Bugs: Oh god, where do I begin. If I have any real lasting flaws to call on this game, it's the bugs I encountered, starting with the first real boss.
Bombs don't appear: In order to fight the first boss, you need to throw bombs on it and use your newest weapon to target and ignite them. This... doesn't work so well when for a large chunk of the fight they simply refuse to show up/be targetable. This bug actually almost killed me, let alone my TV, because it had convinced me I was missing... at least until 4 of them randomly showed up at once when I was on death's bed. So much for missing. So much for solid coding.
Inconsitent jumping: Since most of the game was not jumping puzzle, and frankly falling to your death actually meant losing a small chunk of your health and trying again, this wasn't such a big issue. Still, it always pisses the player off when you can't jump because you didn't do it before getting too close to the edge... not after you walk off, but are too close to the edge.
Falling through the floor: Whatever you do, in elevators do NOT jump around.
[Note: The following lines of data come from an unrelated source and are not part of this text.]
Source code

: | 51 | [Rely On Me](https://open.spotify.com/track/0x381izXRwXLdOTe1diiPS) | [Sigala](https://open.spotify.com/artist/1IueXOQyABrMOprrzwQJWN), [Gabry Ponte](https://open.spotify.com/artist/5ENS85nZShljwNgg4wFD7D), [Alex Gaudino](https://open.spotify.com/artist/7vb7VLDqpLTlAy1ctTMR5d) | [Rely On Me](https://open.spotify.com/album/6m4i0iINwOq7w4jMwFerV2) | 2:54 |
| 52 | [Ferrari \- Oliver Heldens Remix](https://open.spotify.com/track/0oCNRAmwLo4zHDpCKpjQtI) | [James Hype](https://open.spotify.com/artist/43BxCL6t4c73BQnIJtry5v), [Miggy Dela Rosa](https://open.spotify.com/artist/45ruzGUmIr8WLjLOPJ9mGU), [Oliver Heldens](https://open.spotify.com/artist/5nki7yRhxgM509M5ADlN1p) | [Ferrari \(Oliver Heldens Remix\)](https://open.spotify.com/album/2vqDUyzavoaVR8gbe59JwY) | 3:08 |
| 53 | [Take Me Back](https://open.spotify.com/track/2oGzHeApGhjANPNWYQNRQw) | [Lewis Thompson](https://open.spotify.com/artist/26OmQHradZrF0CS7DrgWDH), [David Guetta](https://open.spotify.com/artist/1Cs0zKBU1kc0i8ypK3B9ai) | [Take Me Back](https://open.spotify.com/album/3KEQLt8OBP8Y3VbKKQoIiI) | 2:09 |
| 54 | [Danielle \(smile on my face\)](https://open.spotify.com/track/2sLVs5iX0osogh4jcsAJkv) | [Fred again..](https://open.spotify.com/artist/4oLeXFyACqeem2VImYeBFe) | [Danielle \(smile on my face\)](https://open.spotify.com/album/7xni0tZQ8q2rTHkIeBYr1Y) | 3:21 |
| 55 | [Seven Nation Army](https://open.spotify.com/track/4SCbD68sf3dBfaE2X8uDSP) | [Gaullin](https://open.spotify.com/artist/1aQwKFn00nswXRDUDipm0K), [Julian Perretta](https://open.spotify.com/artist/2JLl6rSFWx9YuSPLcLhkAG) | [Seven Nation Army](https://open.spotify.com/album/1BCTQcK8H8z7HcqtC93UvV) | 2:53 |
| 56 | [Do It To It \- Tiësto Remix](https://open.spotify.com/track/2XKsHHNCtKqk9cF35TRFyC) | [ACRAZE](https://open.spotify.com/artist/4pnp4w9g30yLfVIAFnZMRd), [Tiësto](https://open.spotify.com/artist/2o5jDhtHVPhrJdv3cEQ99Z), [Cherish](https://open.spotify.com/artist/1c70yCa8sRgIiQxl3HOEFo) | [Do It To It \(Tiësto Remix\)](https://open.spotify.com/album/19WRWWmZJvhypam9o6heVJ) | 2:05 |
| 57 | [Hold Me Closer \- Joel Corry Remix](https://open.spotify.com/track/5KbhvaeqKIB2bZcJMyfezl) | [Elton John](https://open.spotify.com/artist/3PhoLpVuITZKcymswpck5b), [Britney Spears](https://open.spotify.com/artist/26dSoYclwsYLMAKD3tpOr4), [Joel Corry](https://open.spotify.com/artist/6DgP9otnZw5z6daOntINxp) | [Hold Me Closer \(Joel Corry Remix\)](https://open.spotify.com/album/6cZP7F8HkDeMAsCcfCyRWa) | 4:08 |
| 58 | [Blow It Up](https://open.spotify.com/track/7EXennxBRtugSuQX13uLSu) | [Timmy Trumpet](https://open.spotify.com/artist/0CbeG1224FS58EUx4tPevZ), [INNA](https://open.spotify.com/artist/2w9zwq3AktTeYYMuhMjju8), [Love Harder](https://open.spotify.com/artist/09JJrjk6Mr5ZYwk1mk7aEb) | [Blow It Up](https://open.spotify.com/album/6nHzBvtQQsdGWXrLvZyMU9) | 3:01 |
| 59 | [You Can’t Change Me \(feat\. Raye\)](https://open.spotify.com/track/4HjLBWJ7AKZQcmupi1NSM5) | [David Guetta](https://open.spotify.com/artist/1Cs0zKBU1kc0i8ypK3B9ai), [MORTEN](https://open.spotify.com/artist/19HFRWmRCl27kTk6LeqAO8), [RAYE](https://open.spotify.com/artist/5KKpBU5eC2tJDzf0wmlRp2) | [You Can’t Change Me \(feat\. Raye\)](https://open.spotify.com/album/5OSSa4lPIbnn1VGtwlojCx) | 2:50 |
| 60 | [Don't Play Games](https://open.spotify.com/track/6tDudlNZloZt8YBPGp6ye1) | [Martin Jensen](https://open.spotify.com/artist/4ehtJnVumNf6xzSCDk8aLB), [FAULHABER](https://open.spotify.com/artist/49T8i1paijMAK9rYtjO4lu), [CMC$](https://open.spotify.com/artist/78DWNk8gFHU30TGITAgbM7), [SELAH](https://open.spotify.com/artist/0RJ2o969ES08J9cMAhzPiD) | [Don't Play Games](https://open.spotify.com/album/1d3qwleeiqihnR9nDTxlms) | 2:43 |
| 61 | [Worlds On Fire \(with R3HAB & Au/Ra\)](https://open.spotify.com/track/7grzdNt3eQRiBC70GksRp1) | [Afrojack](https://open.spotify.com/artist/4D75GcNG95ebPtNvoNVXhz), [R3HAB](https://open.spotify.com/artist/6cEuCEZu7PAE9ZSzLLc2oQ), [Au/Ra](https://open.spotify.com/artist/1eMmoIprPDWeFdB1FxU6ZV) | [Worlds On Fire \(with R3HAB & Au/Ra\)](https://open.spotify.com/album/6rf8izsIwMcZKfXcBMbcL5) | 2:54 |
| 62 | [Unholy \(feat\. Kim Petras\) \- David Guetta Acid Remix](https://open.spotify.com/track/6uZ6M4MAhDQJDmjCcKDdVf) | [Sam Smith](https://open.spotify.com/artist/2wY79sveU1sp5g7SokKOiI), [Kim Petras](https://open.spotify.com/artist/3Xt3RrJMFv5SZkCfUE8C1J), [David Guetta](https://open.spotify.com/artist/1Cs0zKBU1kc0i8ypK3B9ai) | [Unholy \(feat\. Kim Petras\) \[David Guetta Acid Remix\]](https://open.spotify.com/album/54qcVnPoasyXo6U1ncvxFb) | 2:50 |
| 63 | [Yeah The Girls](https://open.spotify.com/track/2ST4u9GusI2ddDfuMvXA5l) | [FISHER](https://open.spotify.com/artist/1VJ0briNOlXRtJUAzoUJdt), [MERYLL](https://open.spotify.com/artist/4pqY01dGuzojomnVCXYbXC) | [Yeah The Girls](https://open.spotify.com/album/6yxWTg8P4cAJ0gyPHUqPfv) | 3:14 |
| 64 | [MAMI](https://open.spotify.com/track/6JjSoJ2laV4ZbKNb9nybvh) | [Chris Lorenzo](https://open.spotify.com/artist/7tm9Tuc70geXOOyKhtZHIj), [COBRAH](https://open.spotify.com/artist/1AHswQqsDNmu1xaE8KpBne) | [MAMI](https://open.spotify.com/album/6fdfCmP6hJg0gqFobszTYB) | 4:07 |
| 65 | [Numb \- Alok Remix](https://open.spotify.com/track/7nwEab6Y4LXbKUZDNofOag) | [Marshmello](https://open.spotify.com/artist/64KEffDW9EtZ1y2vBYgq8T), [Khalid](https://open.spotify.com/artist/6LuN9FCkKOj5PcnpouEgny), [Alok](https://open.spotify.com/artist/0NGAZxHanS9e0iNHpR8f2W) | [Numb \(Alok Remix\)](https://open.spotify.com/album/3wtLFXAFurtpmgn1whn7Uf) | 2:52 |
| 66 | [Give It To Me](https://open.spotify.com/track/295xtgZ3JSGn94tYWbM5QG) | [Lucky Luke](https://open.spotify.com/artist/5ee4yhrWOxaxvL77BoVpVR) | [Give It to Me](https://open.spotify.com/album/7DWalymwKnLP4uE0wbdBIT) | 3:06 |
I did it when going back to a part I finished to treasure hunt. I fell through the floor and never saw the elevator again. Had I not finished the part of the game, it would have been a game ending bug.
Crashes: To date, my PS3 has crashed to reset about 6 times... 4 of which were while quitting this game. All I can really say to that.
Overall: Honestly, knowing this is the same studio currently working on Warhammer 40K Online scares me for an MMO I am honestly looking forward to. But all bugs aside, this is a damn cool game, and being under $20 new, it's worth dealing with the technical problems that plague it. Im not sure I would buy Darksiders 2 when it hits, but I would enjoy this one now.